Wie funktioniert die Zusammenarbeit inner- und außerhalb der Uni in dieser Zeit?
Das Präsidium, der Senat, die Personalräte, die Studierendenvertretung – alle sehen die Sondersituation und konzentrieren sich auf die wichtigsten Fragen. Sehr positiv muss ich die Kommunikation mit den Dekaninnen und Dekanen hervorheben: Beim Einstieg in den Präsenznotbetrieb vor vier Wochen haben wir übers Wochenende ausführlich über alle wichtigen Aspekte hin- und hergemailt und wir haben für alles sehr schnell Lösungen gefunden. Auch mit dem Ministerium für Wissenschaft, Forschung und Kultur haben wir nahezu täglich Telefonkonferenzen, es kümmert sich bis hinauf zur Leitung sehr gut um die akuten Anliegen der Hochschulen.

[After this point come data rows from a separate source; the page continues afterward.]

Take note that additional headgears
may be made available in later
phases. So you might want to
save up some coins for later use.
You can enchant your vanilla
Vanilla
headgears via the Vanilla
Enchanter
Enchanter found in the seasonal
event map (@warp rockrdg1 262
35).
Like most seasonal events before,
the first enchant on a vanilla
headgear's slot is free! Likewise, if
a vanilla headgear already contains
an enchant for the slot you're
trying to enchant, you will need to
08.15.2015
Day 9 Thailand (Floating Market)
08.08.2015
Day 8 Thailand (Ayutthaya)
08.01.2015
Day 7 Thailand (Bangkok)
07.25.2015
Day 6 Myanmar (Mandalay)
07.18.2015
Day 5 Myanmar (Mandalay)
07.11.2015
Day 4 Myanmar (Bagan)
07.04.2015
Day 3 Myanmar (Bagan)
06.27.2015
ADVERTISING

Funktionieren Absprachen und Beratungen vielleicht sogar besser, weil die Zeit für langwierige Diskussionen fehlt?
Ja, aber das darf kein Dauerzustand werden, denn die Diskussionen sind ja wichtig. Die zurzeit so üblichen Videokonferenzen laufen auf den ersten Blick sicher schneller und effizienter ab, ich habe aber den Verdacht, dass dabei ein wenig die Kreativität verloren geht. Jeder redet nur, wenn er drangenommen wird, man kann ganz schwer brainstormen und die Gespräche am Rande fehlen. Ich glaube, wir werden Videokonferenzen auch in Zukunft stärker nutzen, wenn Treffen zu aufwendig wären. Aber sie können niemals persönliche Gespräche vollumfänglich ersetzen.
Wie gehen Sie selbst mit dem Erwartungsdruck um, umgehend richtige Antworten und Entscheidungen zu liefern?

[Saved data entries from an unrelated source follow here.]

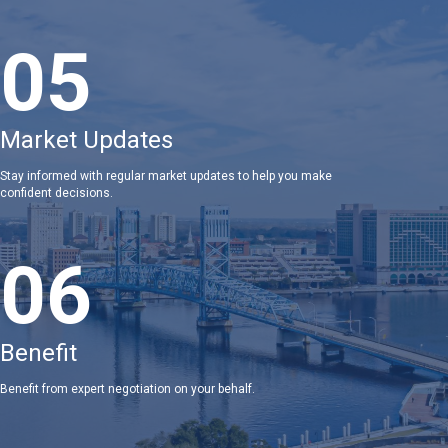
05
Market Updates
Stay informed with regular market updates to help you make
confident decisions.
06
Benefit
Benefit from expert negotiation on your behalf.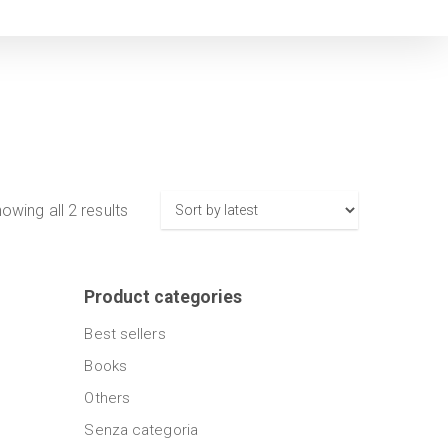
Sorted
owing all 2 results
by
latest
Product categories
Best sellers
Books
Others
Senza categoria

Ich versuche, nicht hektisch zu werden und wichtige Entscheidungen möglichst vorher mit jemandem zu beraten. In der Diskussion ergeben sich meist neue Aspekte.

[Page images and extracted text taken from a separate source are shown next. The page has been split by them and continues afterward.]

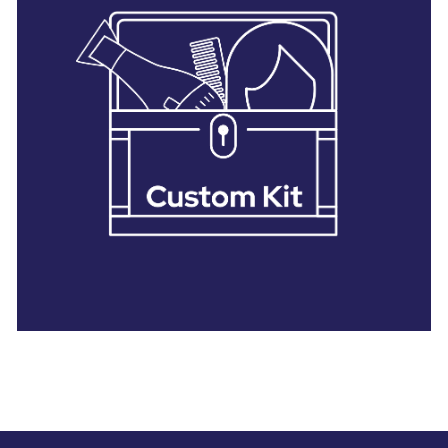
28 BARRETTS AVENUE
,
HOLTSVILLE, NY
11742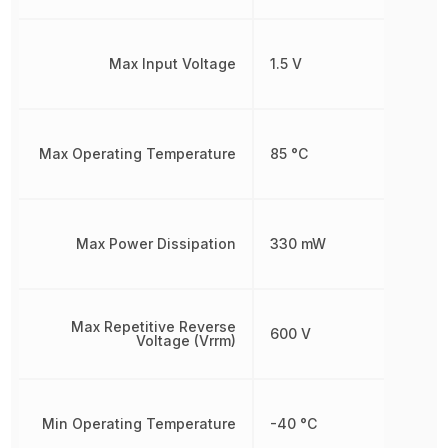
Max Input Voltage
1.5 V
Max Operating Temperature
85 °C
Max Power Dissipation
330 mW
Max Repetitive Reverse
600 V
Voltage (Vrrm)
Min Operating Temperature
-40 °C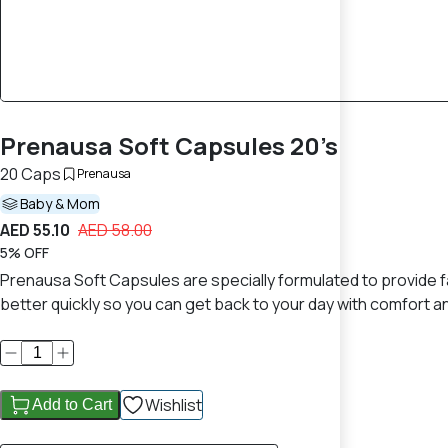
Prenausa Soft Capsules 20’s
20 Caps
Prenausa
Baby & Mom
AED 55.10
AED 58.00
5% OFF
Prenausa Soft Capsules are specially formulated to provide fa
better quickly so you can get back to your day with comfort 
Wishlist
Add to Cart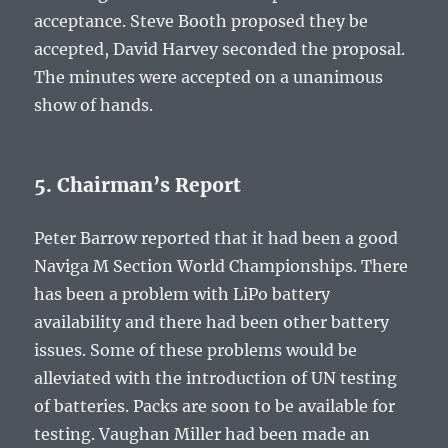
acceptance. Steve Booth proposed they be
accepted, David Harvey seconded the proposal.
The minutes were accepted on a unanimous
show of hands.
5. Chairman’s Report
Peter Barrow reported that it had been a good
Naviga M Section World Championships. There
has been a problem with LiPo battery
availability and there had been other battery
issues. Some of these problems would be
alleviated with the introduction of UN testing
of batteries. Packs are soon to be available for
testing. Vaughan Miller had been made an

Welche Lehren ziehen Sie aus dieser Krise? Was wird die UP künftig anders machen?
Da ziehe ich mal eine Parallele zum Gesundheitssystem, wo ja zurzeit auch alle froh sind, dass unter dem Diktat des Wettbewerbs nicht übermäßig viele Kapazitäten abgebaut wurden. Auch bei uns werden die „kritischen Infrastrukturen“ sichtbar: Wir hätten Schiffbruch erlitten, wenn das Rechenzentrum ZIM nicht so leistungsfähig aufgestellt wäre wie es inzwischen der Fall ist, und auch in anderen Infrastrukturbereichen der Universität konnten wir in den vergangenen Jahren Engpässe beseitigen, wo eine Aufgabe zum Teil nur von einer einzigen Person wahrgenommen wurde. Wenn uns die Pandemie in den Jahren der starken Unterfinanzierung vor zehn oder 15 Jahren ereilt hätte, wären wir wesentlich schlechter aufgestellt gewesen.